DIRECTIONS — All lines below containing the string "tree" are to be copied.

(Code change snippets)
========

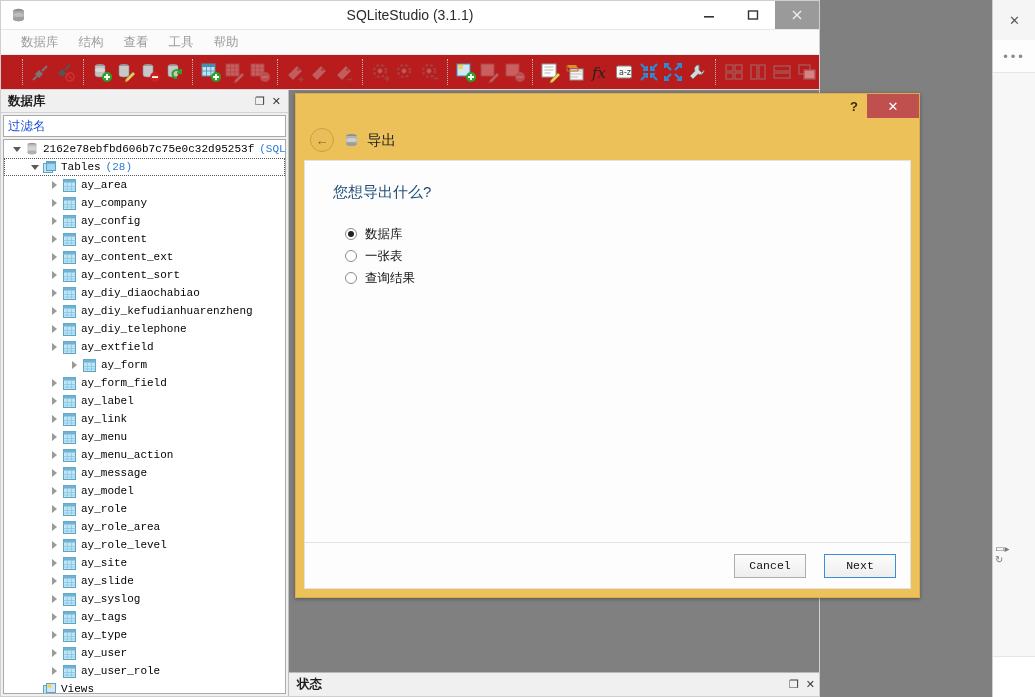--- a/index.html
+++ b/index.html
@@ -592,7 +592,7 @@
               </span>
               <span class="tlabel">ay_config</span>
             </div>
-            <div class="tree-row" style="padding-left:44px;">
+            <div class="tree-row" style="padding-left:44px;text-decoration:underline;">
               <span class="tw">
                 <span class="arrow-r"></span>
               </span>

========

RESPONSE TO THE TASK —
-            <div class="tree-row" style="padding-left:44px;">
+            <div class="tree-row" style="padding-left:44px;text-decoration:underline;">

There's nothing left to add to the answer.